(Dataset excerpts)
+ + + + +

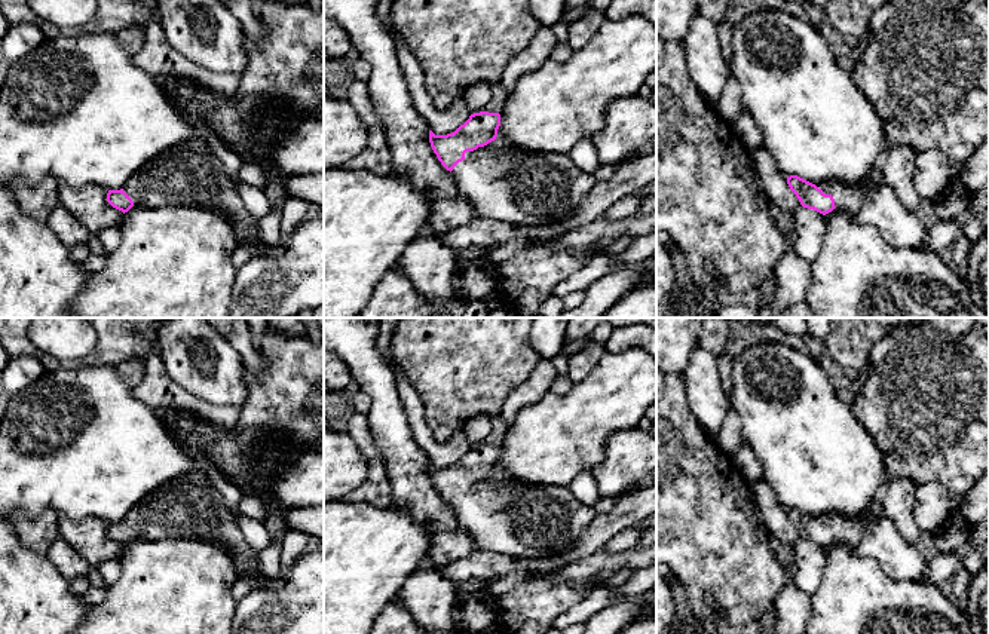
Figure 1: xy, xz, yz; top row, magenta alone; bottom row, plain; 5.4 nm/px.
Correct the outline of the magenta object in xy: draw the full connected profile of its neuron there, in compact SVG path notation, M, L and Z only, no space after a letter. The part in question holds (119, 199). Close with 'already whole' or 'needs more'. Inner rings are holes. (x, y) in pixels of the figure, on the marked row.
M195 128L189 140L147 160L120 190L108 190L107 202L123 214L132 206L202 206L223 214L233 224L238 244L252 255L270 257L284 249L284 244L263 241L235 180Z; needs more

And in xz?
M480 111L451 134L435 135L429 131L434 153L451 172L456 189L471 202L477 217L515 226L542 226L572 214L593 190L597 178L582 171L567 153L526 151L497 141L499 126L499 113Z; needs more

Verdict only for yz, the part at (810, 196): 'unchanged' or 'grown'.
grown

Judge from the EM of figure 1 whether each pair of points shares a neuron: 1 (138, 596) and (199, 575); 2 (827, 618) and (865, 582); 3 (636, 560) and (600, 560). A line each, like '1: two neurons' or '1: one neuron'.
1: one neuron
2: one neuron
3: one neuron

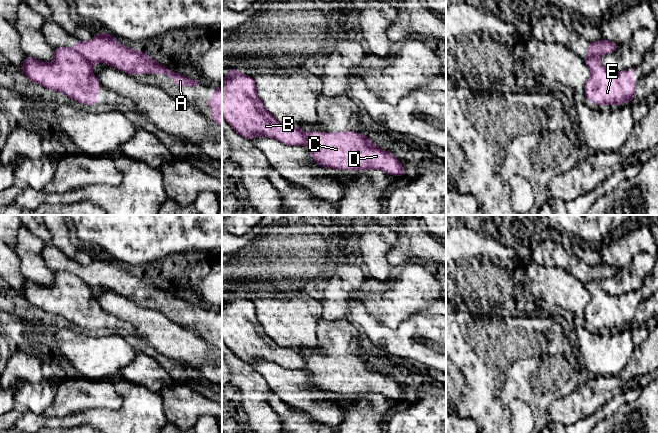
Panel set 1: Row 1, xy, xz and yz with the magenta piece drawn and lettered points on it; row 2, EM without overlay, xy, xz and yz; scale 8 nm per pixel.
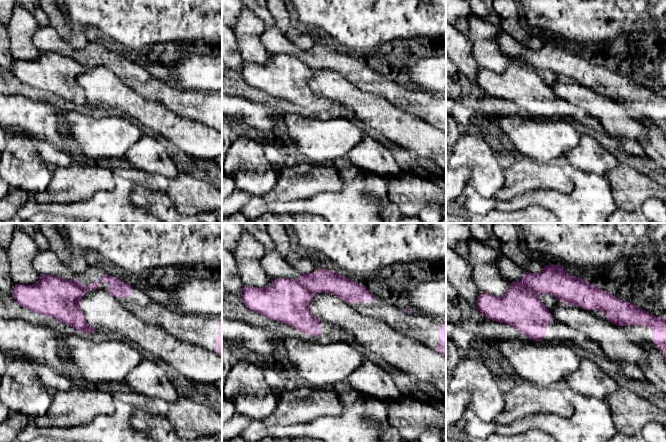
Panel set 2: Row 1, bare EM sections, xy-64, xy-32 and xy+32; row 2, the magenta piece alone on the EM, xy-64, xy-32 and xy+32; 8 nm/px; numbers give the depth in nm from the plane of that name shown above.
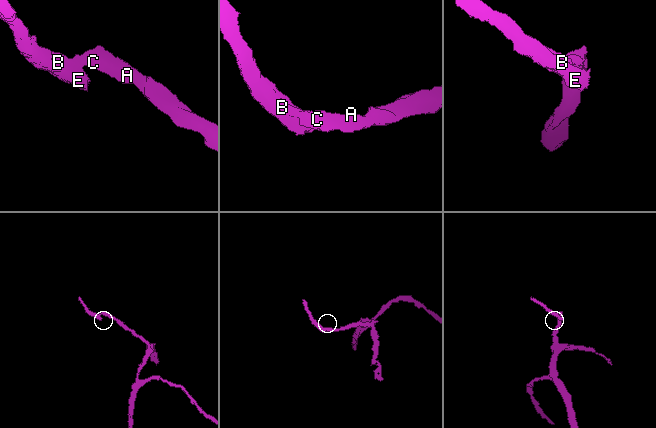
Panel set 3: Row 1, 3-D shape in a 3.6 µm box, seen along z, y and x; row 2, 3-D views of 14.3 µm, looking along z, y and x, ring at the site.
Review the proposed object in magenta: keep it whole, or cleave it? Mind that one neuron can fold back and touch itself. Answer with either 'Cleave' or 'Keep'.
Cleave

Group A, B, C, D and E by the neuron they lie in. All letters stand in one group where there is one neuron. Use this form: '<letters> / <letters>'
A C D / B E

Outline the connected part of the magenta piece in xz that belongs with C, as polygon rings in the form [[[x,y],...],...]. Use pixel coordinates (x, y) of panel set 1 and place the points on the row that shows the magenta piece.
[[[354,131],[308,133],[304,144],[316,164],[345,170],[378,169],[393,176],[405,176],[401,162],[374,145],[370,138]]]

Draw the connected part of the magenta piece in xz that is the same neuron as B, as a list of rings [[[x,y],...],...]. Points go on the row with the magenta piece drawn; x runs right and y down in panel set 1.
[[[229,69],[229,75],[222,78],[222,117],[231,126],[231,128],[249,140],[254,139],[257,136],[267,136],[277,139],[281,143],[289,146],[304,145],[308,133],[304,132],[301,128],[295,125],[280,123],[270,112],[266,110],[262,100],[258,97],[254,79],[245,75],[243,72],[238,72],[237,69]]]

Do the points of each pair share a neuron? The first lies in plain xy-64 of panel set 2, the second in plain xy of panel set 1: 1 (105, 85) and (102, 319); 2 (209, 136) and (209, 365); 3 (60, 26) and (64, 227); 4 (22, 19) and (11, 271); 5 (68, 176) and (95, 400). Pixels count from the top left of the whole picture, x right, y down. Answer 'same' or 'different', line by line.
1: different
2: different
3: same
4: different
5: same

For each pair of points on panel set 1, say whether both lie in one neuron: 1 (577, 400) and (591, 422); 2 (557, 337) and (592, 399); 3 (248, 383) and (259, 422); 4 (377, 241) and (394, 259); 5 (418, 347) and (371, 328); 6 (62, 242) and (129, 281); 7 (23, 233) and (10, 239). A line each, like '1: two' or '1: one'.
1: two
2: two
3: one
4: two
5: one
6: two
7: two

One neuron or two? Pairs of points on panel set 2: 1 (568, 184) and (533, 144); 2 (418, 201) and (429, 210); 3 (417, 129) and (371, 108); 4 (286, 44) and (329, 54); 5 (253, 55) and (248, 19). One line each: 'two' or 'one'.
1: two
2: two
3: one
4: one
5: one

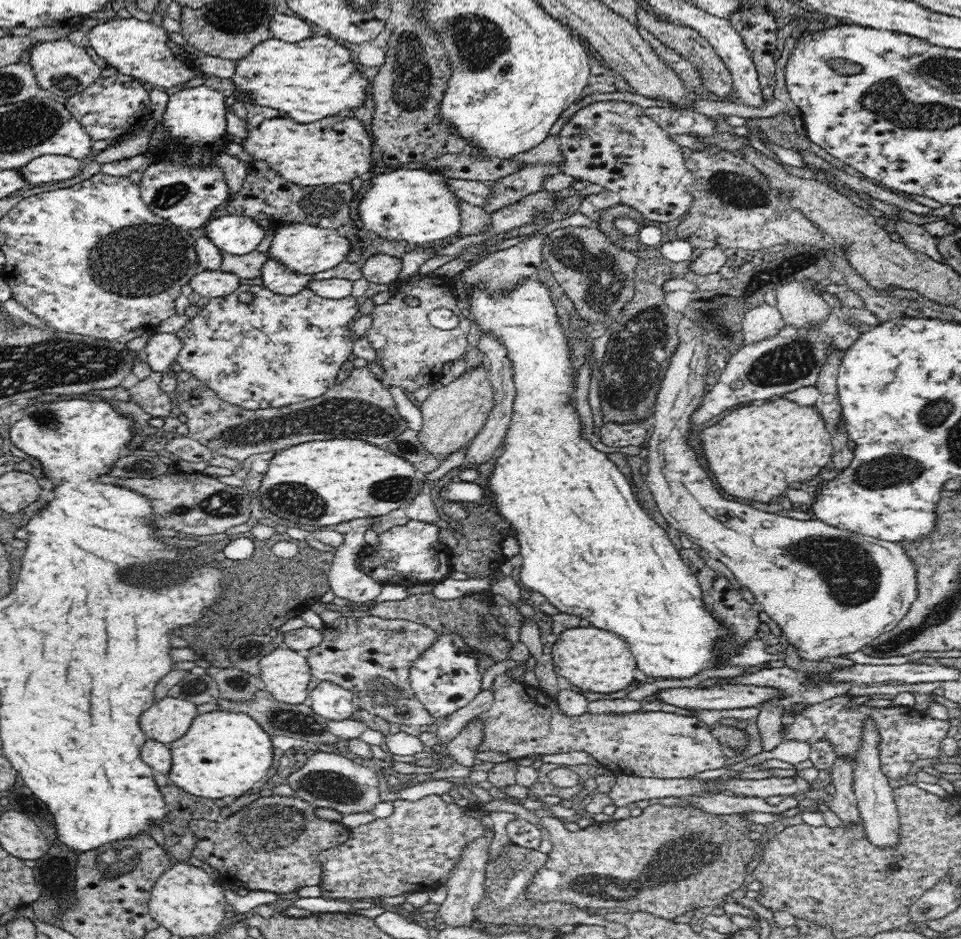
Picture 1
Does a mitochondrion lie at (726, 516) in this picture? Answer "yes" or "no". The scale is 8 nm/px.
no

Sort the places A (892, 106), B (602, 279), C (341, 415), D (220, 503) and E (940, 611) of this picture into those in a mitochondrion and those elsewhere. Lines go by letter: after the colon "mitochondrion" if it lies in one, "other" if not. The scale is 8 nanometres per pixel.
A: mitochondrion
B: mitochondrion
C: mitochondrion
D: mitochondrion
E: mitochondrion

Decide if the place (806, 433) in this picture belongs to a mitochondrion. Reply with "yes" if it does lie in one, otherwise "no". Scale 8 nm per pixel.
no

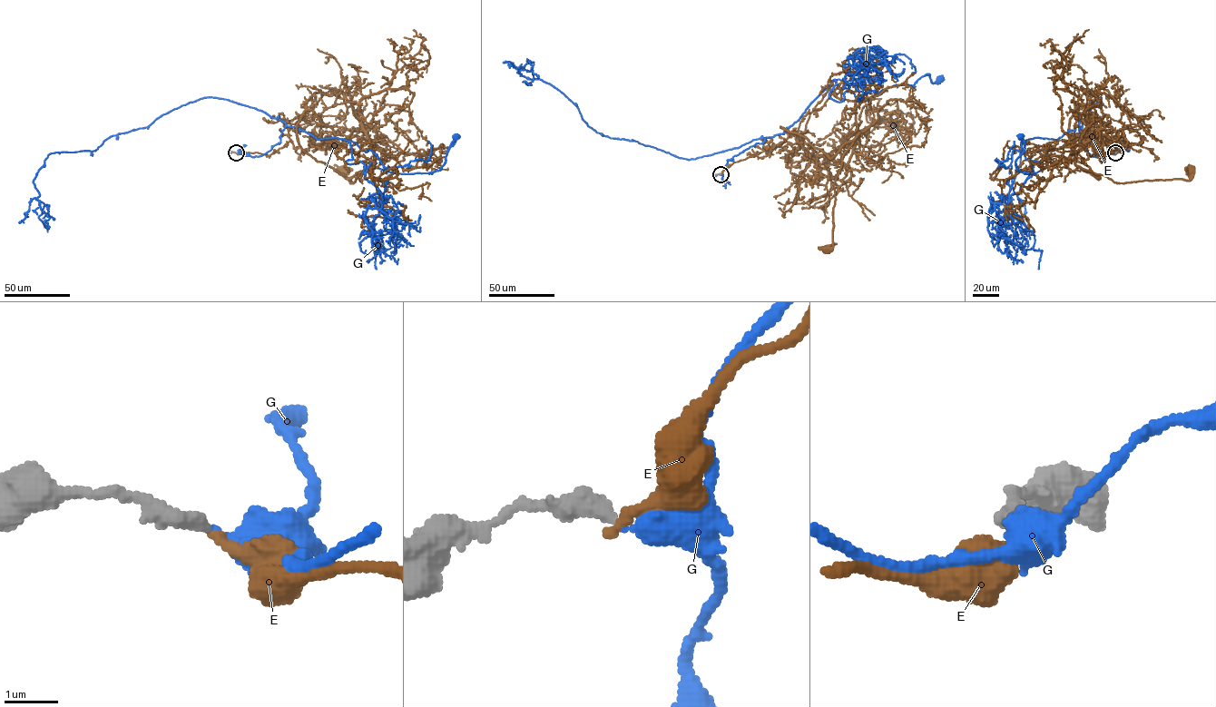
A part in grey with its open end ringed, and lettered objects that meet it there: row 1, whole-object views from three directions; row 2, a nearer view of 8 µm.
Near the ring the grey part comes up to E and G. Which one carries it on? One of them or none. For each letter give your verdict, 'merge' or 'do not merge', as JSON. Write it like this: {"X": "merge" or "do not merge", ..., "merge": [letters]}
{"E": "do not merge", "G": "merge", "merge": ["G"]}

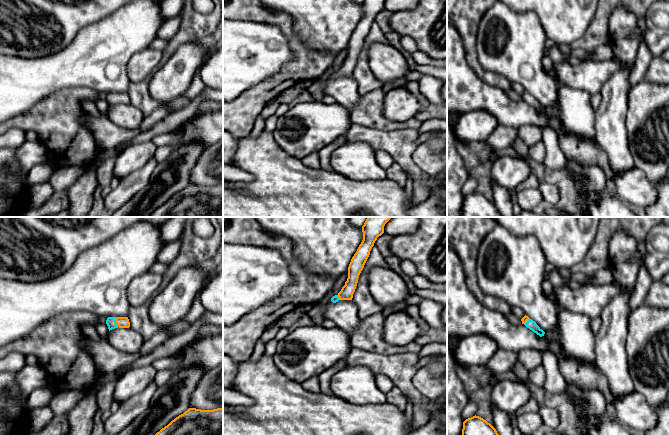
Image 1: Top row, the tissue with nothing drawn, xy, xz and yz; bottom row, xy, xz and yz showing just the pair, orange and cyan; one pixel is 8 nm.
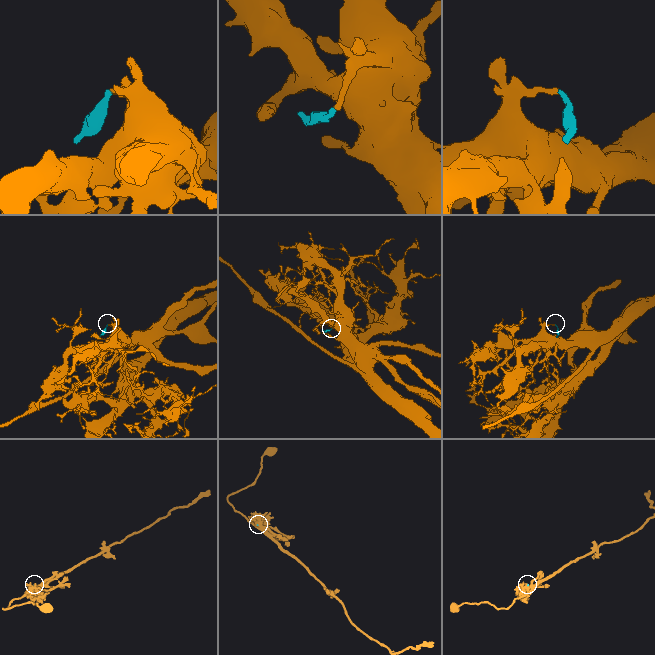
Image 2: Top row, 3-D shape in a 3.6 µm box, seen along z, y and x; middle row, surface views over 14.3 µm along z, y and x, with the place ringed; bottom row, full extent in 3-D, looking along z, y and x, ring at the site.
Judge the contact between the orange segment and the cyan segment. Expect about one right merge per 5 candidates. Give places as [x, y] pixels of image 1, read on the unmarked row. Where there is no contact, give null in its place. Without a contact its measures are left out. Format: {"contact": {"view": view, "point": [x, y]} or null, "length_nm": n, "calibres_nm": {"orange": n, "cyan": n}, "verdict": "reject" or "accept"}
{"contact": {"view": "xy", "point": [116, 98]}, "length_nm": 90, "calibres_nm": {"orange": 100, "cyan": 80}, "verdict": "accept"}

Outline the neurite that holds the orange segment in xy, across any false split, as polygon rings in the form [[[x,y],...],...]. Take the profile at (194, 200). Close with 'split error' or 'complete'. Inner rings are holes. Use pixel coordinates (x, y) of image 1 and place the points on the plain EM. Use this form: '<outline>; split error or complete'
[[[189,184],[157,208],[150,217],[223,217],[223,184]]]; complete

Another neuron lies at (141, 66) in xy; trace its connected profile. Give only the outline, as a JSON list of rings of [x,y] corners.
[[[147,48],[131,56],[127,64],[130,83],[140,83],[149,80],[158,69],[162,51]]]

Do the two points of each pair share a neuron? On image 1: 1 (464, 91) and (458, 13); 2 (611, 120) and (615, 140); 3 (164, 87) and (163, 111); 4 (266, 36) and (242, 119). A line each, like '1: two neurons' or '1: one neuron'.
1: two neurons
2: one neuron
3: two neurons
4: two neurons

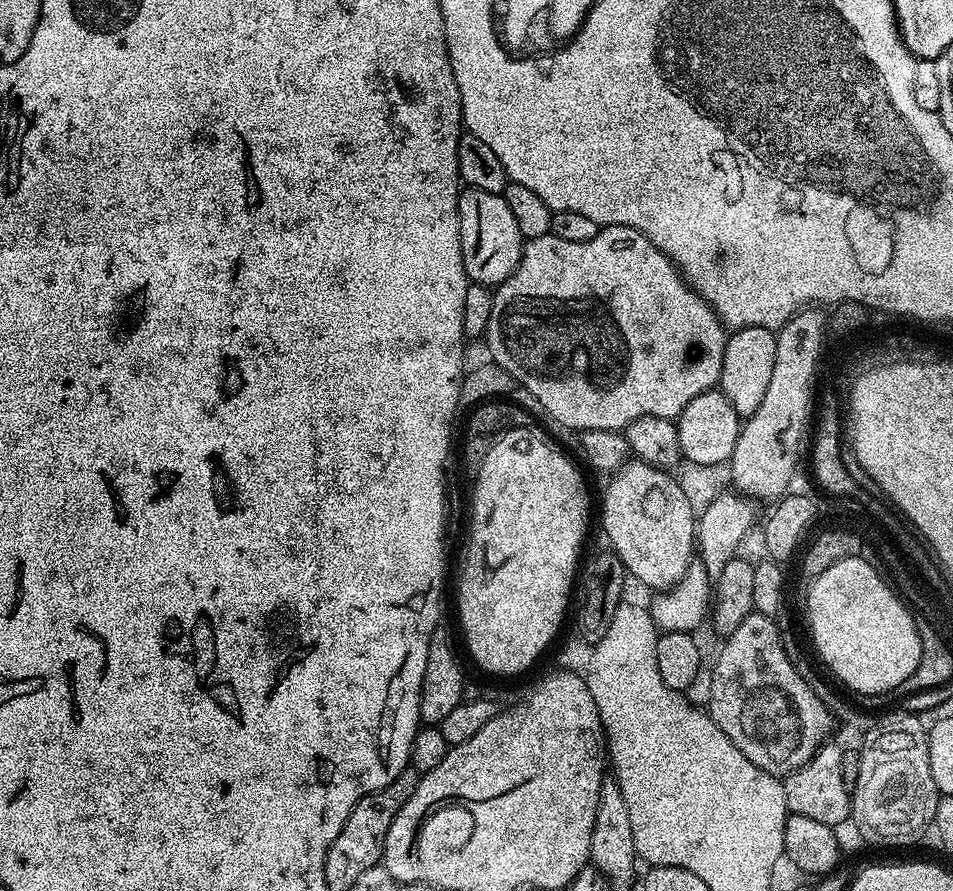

+ + + + +

Find every line in the records above that contains the word "along", and copy each one.

• [Task output]:
Panel set 3: Row 1, 3-D shape in a 3.6 µm box, seen along z, y and x; row 2, 3-D views of 14.3 µm, looking along z, y and x, ring at the site.
Image 2: Top row, 3-D shape in a 3.6 µm box, seen along z, y and x; middle row, surface views over 14.3 µm along z, y and x, with the place ringed; bottom row, full extent in 3-D, looking along z, y and x, ring at the site.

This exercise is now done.